There were also new concerns about the Games' facilities, with Scottish representatives describing the athletes village as "unsafe and unfit for human habitation." Some athletes have pulled out, and there was mention of the C-word: cancellation.
But Canadian Commonwealth Games officials said there is no plan yet for Canada or any of the 70-plus Commonwealth teams to skip the XIX Commonwealth Games, or to move them to another place.
"We are monitoring hour-by-hour the progress and safety of the buildings where athletes are to be housed in New Delhi when they start to arrive Sept. 24," said Andrew Pipe, president of Canada's Commonwealth Games Committee, which plans to send 255 athletes, 51 coaches and 52 staffers for the Oct. 3-14 event.
Canadian Commonwealth sport director Scott Stevenson, part of the advance team in New Delhi, said some of the apartments do not have electricity or plumbing connected, and cleanup of the construction sites has lagged. "Completion of the village has left something to be desired," he said. "But everything on the international side of the fence and training venues on the grounds have been absolutely spectacular."
For three years, local newspapers have warned that the Commonwealth Games were in trouble. The Times of India said Tuesday that only 18 of 34 towers are complete, and there are reports of widespread ground-level flooding, fixtures installed improperly, and apartments awash in rubble and filth, including human feces. Construction workers and stray dogs have been living in the apartments, which are unlocked.
Speaking at a news conference in Delhi, Lalit Bhanot, secretary-general of the Delhi organizing committee, said the authorities understood the concerns shown by some member countries and the Commonwealth Games Federation. But he suggested that the complaints could be due to "cultural differences."
"Everyone has different standards about cleanliness," he said. "The Westerners have different standards, we have different standards."
Mr. Bhanot said the situation was "under control" and that he was "sure and confident" that cleaning in the residential areas would be complete by the time teams start arriving Thursday.
"Fingers crossed, India may pull off a miracle," said Boria Majumdar, a sports historian who has written the book Sellotape Legacy: Delhi and the Commonwealth Games. "But it will have to be a miracle. No doubt about that."
Some officials say foreigners do not understand how India works. Sport Minister Manohar Singh Gill said it is like an Indian wedding where chaos ends in a well-planned ceremony.

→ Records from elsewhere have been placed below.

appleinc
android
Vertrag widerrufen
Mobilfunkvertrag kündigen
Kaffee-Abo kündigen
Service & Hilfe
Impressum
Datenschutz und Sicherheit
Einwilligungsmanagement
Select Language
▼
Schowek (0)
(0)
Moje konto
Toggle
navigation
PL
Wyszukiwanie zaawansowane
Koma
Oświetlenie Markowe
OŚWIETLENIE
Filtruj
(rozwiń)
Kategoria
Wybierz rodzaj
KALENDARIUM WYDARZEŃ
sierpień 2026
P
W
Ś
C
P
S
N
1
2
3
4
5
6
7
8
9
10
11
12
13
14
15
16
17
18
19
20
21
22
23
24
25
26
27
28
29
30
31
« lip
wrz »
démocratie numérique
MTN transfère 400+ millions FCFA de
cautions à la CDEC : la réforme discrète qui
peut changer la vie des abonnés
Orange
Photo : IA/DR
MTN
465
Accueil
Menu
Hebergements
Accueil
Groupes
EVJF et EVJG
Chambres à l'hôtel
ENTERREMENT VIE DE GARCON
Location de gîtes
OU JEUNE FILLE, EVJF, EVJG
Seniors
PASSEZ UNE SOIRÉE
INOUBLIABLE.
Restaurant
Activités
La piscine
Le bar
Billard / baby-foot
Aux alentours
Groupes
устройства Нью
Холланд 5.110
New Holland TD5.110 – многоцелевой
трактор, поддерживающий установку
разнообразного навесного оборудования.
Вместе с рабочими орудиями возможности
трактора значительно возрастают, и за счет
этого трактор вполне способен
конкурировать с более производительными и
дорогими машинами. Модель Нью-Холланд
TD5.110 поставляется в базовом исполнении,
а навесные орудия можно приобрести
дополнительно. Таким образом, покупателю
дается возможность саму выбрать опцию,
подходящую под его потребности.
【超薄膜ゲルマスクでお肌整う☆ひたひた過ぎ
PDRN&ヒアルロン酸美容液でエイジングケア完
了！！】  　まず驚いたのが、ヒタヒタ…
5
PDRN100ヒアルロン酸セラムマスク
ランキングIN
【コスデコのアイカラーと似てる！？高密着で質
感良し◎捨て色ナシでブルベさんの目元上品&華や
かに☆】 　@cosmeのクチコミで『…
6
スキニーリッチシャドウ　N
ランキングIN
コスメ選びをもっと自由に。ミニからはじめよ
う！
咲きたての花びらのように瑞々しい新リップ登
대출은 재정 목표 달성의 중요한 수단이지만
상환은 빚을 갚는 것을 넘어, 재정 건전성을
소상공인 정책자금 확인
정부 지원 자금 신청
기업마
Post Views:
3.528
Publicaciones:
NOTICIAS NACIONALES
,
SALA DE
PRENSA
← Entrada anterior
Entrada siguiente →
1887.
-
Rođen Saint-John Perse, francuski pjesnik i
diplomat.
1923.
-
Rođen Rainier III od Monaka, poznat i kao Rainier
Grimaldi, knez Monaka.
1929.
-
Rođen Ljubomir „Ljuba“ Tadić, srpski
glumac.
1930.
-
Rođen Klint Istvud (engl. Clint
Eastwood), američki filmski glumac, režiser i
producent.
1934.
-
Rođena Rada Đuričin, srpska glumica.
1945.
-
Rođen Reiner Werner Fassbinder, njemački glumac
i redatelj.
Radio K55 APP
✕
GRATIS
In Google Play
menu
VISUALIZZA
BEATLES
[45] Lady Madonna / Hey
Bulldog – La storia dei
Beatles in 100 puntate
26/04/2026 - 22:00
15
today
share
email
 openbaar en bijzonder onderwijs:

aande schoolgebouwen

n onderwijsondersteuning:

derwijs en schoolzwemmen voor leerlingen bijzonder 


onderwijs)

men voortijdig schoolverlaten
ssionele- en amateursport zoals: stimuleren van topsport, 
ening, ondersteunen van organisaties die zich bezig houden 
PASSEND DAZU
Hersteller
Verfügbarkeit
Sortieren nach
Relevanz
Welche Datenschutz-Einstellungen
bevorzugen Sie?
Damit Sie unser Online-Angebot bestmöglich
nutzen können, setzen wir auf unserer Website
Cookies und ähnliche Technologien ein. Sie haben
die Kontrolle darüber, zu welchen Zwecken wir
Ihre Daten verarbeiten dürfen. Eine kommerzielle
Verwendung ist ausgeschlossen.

British bookmaker William Hill has begun to take bets on whether the games will go ahead. The company began Tuesday offering 5-1 odds that the event would be cancelled, then lowered them to 4-1 after the bridge collapse.
Shoddy construction is a reminder of India's persistent and basic infrastructure deficit, while highlighting the nation's inability to work to established international safety standards. A government report earlier this year confirmed that 43 people were killed during Games' construction while another 100 workers were killed building the city's new subway system.

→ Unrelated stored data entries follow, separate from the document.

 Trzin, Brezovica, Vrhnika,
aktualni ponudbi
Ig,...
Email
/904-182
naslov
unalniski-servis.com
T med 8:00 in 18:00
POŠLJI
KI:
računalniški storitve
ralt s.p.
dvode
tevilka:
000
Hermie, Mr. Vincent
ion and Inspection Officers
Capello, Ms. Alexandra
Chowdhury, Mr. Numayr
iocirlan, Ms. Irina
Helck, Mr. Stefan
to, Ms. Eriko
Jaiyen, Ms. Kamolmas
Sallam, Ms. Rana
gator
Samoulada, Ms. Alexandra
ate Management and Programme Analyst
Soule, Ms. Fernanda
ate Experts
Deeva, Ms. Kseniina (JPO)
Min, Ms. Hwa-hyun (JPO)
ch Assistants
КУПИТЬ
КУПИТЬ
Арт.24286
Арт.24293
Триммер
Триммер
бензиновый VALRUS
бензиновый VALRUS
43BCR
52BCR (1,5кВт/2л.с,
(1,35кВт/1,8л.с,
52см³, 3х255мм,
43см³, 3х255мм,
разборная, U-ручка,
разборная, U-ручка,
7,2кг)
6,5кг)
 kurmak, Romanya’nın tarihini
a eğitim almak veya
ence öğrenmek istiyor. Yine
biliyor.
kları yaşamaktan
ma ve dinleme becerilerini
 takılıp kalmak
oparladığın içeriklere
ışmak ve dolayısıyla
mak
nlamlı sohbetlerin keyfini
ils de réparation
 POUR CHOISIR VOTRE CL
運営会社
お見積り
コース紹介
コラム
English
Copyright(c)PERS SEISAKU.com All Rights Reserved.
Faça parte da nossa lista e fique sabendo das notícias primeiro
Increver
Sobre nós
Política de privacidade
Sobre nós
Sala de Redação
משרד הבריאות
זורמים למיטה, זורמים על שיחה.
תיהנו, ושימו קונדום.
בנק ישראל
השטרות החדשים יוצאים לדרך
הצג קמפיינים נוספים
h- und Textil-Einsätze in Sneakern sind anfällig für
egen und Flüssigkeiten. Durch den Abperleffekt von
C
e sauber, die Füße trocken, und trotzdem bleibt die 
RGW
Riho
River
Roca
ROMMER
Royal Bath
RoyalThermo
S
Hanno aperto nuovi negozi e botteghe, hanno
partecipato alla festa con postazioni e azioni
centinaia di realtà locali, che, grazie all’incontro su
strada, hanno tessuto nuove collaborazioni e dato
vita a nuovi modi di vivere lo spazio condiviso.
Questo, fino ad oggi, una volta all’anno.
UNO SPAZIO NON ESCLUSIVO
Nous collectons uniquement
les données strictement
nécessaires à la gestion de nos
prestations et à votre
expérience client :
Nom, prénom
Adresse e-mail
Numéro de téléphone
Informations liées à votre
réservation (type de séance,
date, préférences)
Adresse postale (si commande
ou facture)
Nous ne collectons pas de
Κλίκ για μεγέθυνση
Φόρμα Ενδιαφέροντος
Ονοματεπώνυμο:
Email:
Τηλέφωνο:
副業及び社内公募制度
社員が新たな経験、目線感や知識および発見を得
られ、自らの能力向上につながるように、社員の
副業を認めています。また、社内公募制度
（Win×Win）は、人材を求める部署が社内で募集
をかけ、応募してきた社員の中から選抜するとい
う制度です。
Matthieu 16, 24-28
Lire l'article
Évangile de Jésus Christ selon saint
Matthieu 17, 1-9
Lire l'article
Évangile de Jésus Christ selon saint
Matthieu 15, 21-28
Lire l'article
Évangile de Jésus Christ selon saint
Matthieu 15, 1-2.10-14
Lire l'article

The Games have also highlighted widespread corruption. New Delhi has spent an estimated $4.6-billion (U.S.) on the Games so far - seven times more than planned. The government's own Central Vigilance Commission has identified questionable financial practices at 16 projects.
The Games were expected to attract 7,000 athletes and visitors to New Delhi, but city hotels report lower occupancy rates than normal for the time of year. Security fears outside of the Games' site may be partly to blame; earlier this week, two Taiwanese tourists were shot near the city's biggest mosque by gunmen on motorbikes. The attack was claimed by the Indian mujahedeen, a low-level affiliate of the Kashmir-linked Lashkar-e-Toiba terrorist group.

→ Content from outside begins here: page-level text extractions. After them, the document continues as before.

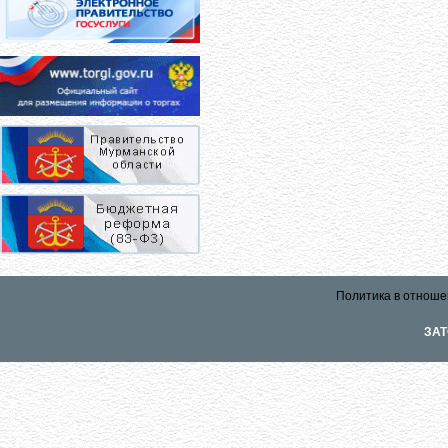
Политика в отноше
ЗАТ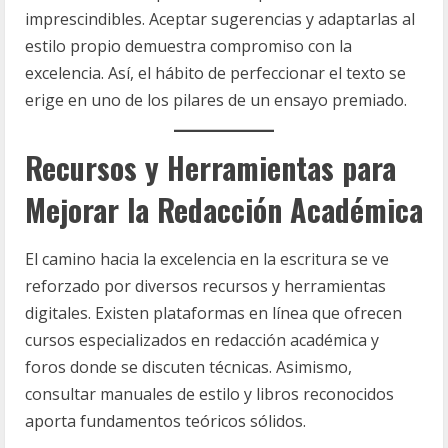
imprescindibles. Aceptar sugerencias y adaptarlas al
estilo propio demuestra compromiso con la
excelencia. Así, el hábito de perfeccionar el texto se
erige en uno de los pilares de un ensayo premiado.
Recursos y Herramientas para
Mejorar la Redacción Académica
El camino hacia la excelencia en la escritura se ve
reforzado por diversos recursos y herramientas
digitales. Existen plataformas en línea que ofrecen
cursos especializados en redacción académica y
foros donde se discuten técnicas. Asimismo,
consultar manuales de estilo y libros reconocidos
aporta fundamentos teóricos sólidos.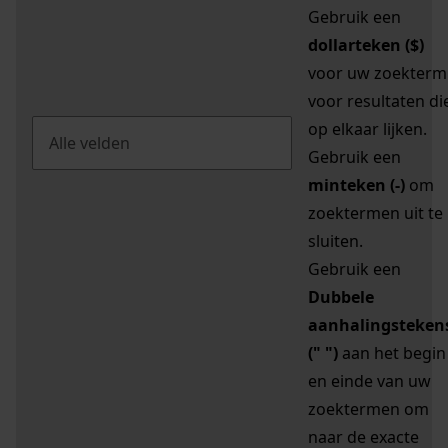
Gebruik een
dollarteken ($)
voor uw zoekterm
voor resultaten di
op elkaar lijken.
Gebruik een
minteken (-)
om
zoektermen uit te
sluiten.
Gebruik een
Dubbele
aanhalingsteken
(" ")
aan het begin
en einde van uw
zoektermen om
naar de exacte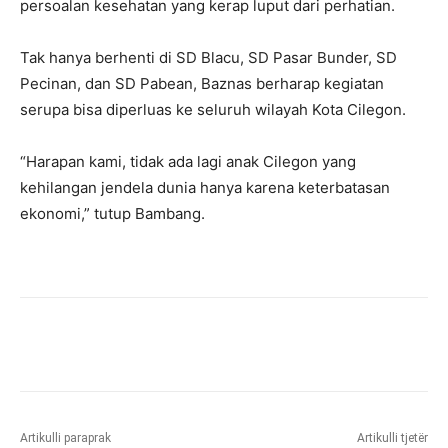
persoalan kesehatan yang kerap luput dari perhatian.
Tak hanya berhenti di SD Blacu, SD Pasar Bunder, SD
Pecinan, dan SD Pabean, Baznas berharap kegiatan
serupa bisa diperluas ke seluruh wilayah Kota Cilegon.
“Harapan kami, tidak ada lagi anak Cilegon yang
kehilangan jendela dunia hanya karena keterbatasan
ekonomi,” tutup Bambang.
Artikulli paraprak
Artikulli tjetër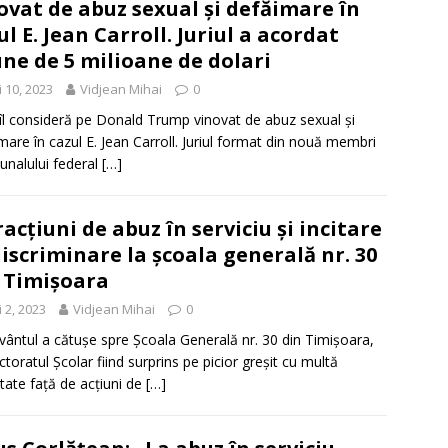
ovat de abuz sexual și defăimare în
ul E. Jean Carroll. Juriul a acordat
ne de 5 milioane de dolari
 10, 2023
Vidjean Mihai
0
l îl consideră pe Donald Trump vinovat de abuz sexual și
mare în cazul E. Jean Carroll. Juriul format din nouă membri
bunalului federal
[…]
racțiuni de abuz în serviciu și incitare
discriminare la școala generală nr. 30
 Timișoara
 2, 2023
Vidjean Mihai
0
vântul a cătușe spre Școala Generală nr. 30 din Timișoara,
ctoratul Școlar fiind surprins pe picior greșit cu multă
itate față de acțiuni de
[…]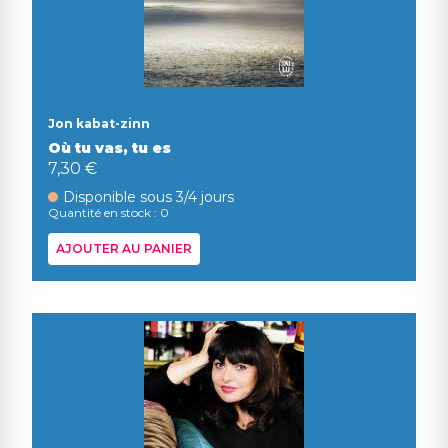
Jon kabat-zinn
Où tu vas, tu es
7,30 €
Disponible sous 3/4 jours
Quantité en stock : 0
AJOUTER AU PANIER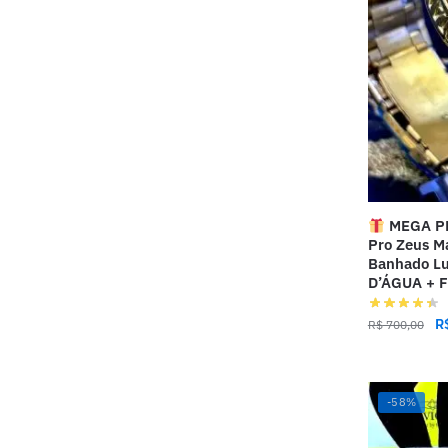
MEGA PR
Pro Zeus M
Banhado L
D’ÁGUA + 
R
R$
700,00
-58%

All these issues might have been manageable were it not for an unexpected sucker punch from Mother Nature.
New Delhi more normally suffers from drought, but as these Games approach, India's capital city finds itself awash with water thanks to a late and heavy monsoon. Heavy, intermittent rain has swelled the Yamuna River, and overwhelmed the city's virtually non-existent storm and sewer drainage system.
Inadequate drainage throughout the city may have compromised some of the new structures, while creating swamps that are abuzz with mosquitoes transmitting dengue fever. Similar to malaria, dengue is notoriously fatal for children, but Delhi hospitals are full and turning all but the most severe cases away.
One reason the athlete's village is flooded is because the Yamuna has burst its banks, and - responding to a critical land shortage - city planners overruled the objections of activists and decided to build the village on the Yamuna floodplain.